When there is a large digital transformation project, as a decision-maker, the most difficult question is “Where do I begin?” In 2017, I got an opportunity to work on one such large project.
The CFO of this organization wanted to modernize her department’s processes. But her department is only a slice of the bigger pie. Everyone going into the project knew that this is a multi-year project with multiple departments involved and stakeholders who are within and outside the organization. But the CFO’s goal was very clear. She wanted to begin with the last step in the process: invoicing customers. So, why did she want to start with the last step?
Typical of what you hear when it comes to pain points of handling business in spreadsheets, the invoicing process was prone to errors; no visibility into who paid and who was overdue; customers can’t self serve; each check sent back was charged by a bank for using their lockbox service, etc. So, she wanted to eliminate all of those.
When we went in as consultants and analyzed the process from the beginning to the end, we realized that it would take two years or probably more to rip and replace the entire system. This meant that the CFO wouldn’t get value on her technology investment for another 2–2.5 years. So, we had to start with the last step—invoicing—but leaving enough room in our model for retrofitting business processes/departments that would come in later.
What benefits do you have when you think strategically as the CFO did?
—See immediate benefits of a modern system instead of having to wait for 2-3 years. Just the invoicing project took about 6-8 months.
—Appetite for change is manageable: When you are rolling out a big project think about how much change you are introducing for your IT to manage and also your end users. Remember that it’s not just lift and shift. You are changing people’s way of working entirely. Maybe your IT is used to .Net technology and now you need to upskill your team to manage a cloud-based solution when the consultants leave. So, all this calls for careful planning. If multiple departments are impacted by changes all at once, it’s hard to manage this. So, make sure you have great adoption by focusing on those few users who will manage their business process in the new system.
—Spread your risks: A 6-8 month project is much more manageable than multi-year projects. Everyone will have a better handle on budgets, risks, and scope. People will not burn out and pay attention to what needs to be done. If you think about the tactical steps, like data quality and data cleansing, it becomes much more manageable when you chunk it out as opposed to millions of records spread across different systems that need to be migrated.
With all this said, we went live with the invoicing system and it was very well received. In the meantime, it was heartening to see how great the user adoption was. Both internal and external stakeholders were using the system and came back with feedback to improve the system further.
But the bigger kudos need to be given to my mentor who was the architect, project manager, rollup his sleeves and code if necessary—basically the jack of all trades and master of them all—who built a solution that was flexible enough so that subsequent departments can be retrofitted into this model.
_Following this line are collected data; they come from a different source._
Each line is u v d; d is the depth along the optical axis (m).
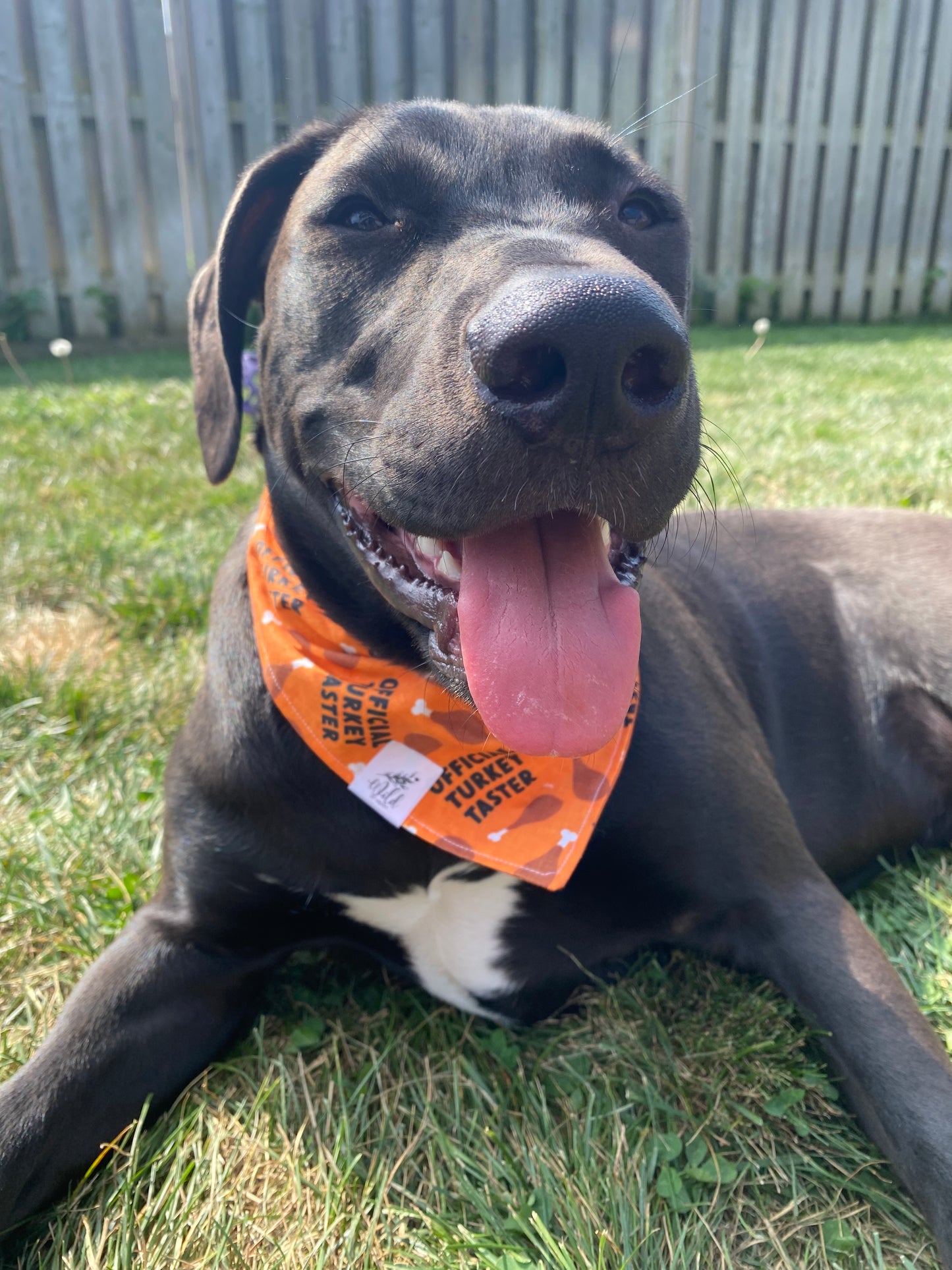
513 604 0.24
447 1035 0.31
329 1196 0.25
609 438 0.20
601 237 0.27
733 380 1.13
And we did end up working with them for several years with successful and almost painless rollouts, one project after another, bringing in more and more departments, and sunsetting their legacy systems.
With all this said, it’s important to:
—Understand the business,
—Listen carefully to goals being articulated,
—Remove any fuzziness around requirements,
—Not be swayed by shiny new features and develop a roadmap that will give the client a quick Return on Investment (ROI).
In our situation in this wildly successful project, the CFO was one of the best decision-makers and had very clear intentions and made sure that everyone around her understood this too.